Text provided =>
┌──

Some of these lensers pushed the boundaries of artistic expression, eventually leaving the film world behind to concentrate on creating visual tone poems expanding the field of photography. Fred Robert Archer led the way in creating dramatic works of photographic art, demonstrating the deep artistry and skill of a visual poet, evoking dreamlike worlds of symbolism and composition.

Born December 3, 1888 in Atlanta, Georgia per his World War I draft record, Fred R. Archer pursued the study of photography from a young age. The voracious autodidact inhaled the world of the camera, taking classes and making images on the side while holding down full-time jobs. After moving with his family to Los Angeles around 1900, Archer focused his creative skills on art, taking illustration and drawing classes at Los Angeles High School under Roger J. Sherrett. In 1908, Archer and other advanced students’ drawings of battleships were displayed at the art room of the school, per the March 29, 1908, Los Angeles Times, and the students were preparing to create a mural on the subject for their school. The young artist and fellow classmates created Western Art for a book in 1909. Archer created a bookplate for a 1910 art show.

└──

To-do item A => Can you copy the listing again, starting at its first line and stopping after the line that contains "SCONTO DEL 30%", with "assicurate" replaced by "gratuite" and everything else unchanged? Leave the pictures out of your answer.

Supplied data =>
┌──

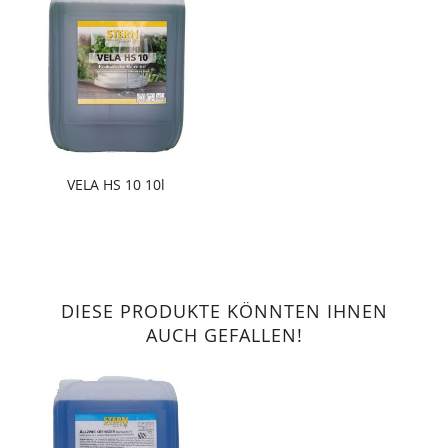
VELA HS 10 10l
DIESE PRODUKTE KÖNNTEN IHNEN
AUCH GEFALLEN!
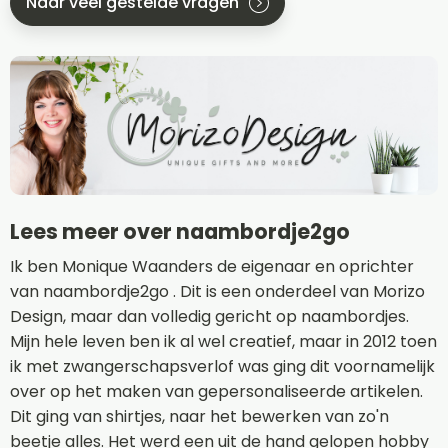
Naar veel gestelde vragen
Lees meer over naambordje2go
Ik ben Monique Waanders de eigenaar en oprichter
van naambordje2go . Dit is een onderdeel van Morizo
Design, maar dan volledig gericht op naambordjes.
Mijn hele leven ben ik al wel creatief, maar in 2012 toen
ik met zwangerschapsverlof was ging dit voornamelijk
over op het maken van gepersonaliseerde artikelen.
Dit ging van shirtjes, naar het bewerken van zo'n
beetje alles. Het werd een uit de hand gelopen hobby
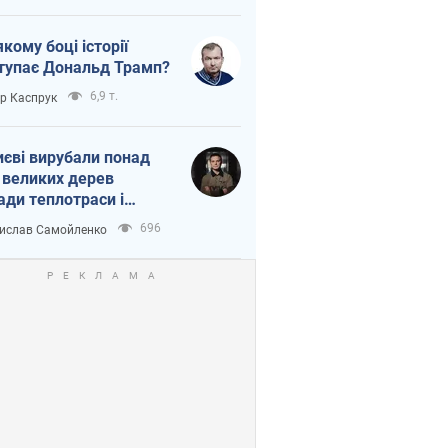
якому боці історії
тупає Дональд Трамп?
6,9 т.
ор Каспрук
иєві вирубали понад
 великих дерев
ади теплотраси і
переч Генплану
696
ислав Самойленко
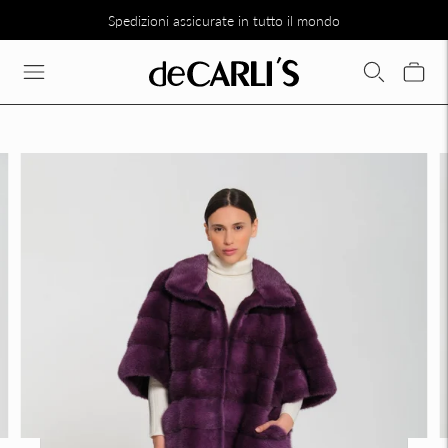
Spedizioni assicurate in tutto il mondo
SCONTO DEL 30% SU TUTTA LA COLLEZIONE DIRETTAMENTE N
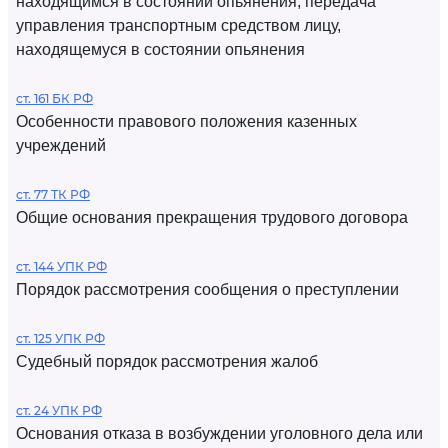
находящимся в состоянии опьянения, передача
управления транспортным средством лицу,
находящемуся в состоянии опьянения
ст. 161 БК РФ
Особенности правового положения казенных
учреждений
ст. 77 ТК РФ
Общие основания прекращения трудового договора
ст. 144 УПК РФ
Порядок рассмотрения сообщения о преступлении
ст. 125 УПК РФ
Судебный порядок рассмотрения жалоб
ст. 24 УПК РФ
Основания отказа в возбуждении уголовного дела или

└──

To-do item B => Could you continue the passage about photographer Fred R. Archer from the point where it ends?

Expected output A =>
VELA HS 10 10l
DIESE PRODUKTE KÖNNTEN IHNEN
AUCH GEFALLEN!
Naar veel gestelde vragen
Lees meer over naambordje2go
Ik ben Monique Waanders de eigenaar en oprichter
van naambordje2go . Dit is een onderdeel van Morizo
Design, maar dan volledig gericht op naambordjes.
Mijn hele leven ben ik al wel creatief, maar in 2012 toen
ik met zwangerschapsverlof was ging dit voornamelijk
over op het maken van gepersonaliseerde artikelen.
Dit ging van shirtjes, naar het bewerken van zo'n
beetje alles. Het werd een uit de hand gelopen hobby
якому боці історії
тупає Дональд Трамп?
6,9 т.
ор Каспрук
иєві вирубали понад
 великих дерев
ади теплотраси і
переч Генплану
696
ислав Самойленко
Spedizioni gratuite in tutto il mondo
SCONTO DEL 30% SU TUTTA LA COLLEZIONE DIRETTAMENTE N

Expected output B =>
Archer’s sharp eye and artistic vision led to a career as a commercial artist, with his own studio located at 217 1/2 Spring St. When not working, the skilled cameraman focused on pictorialism, demonstrating his talented eye in shaping gorgeous, soft-focus images, subjective expressions of man’s psyche. In 1914, Archer was one of the founders of Los Angeles Camera Club, later serving as its Vice President. He also helped organize Los Angeles Pictorialists that year, which included members like Edward Weston and Alfred Lindstedt. He presented auto chromatic views at the Veterans’ Home for Spanish Civil War Veterans, per the April 12, 1917 Los Angeles Times. As early as January 1918, he exhibited, “The Shepherd’s Youth” in the First Annual Photographer’s Salon at Exposition Park. His career as a renowned artist was just beginning.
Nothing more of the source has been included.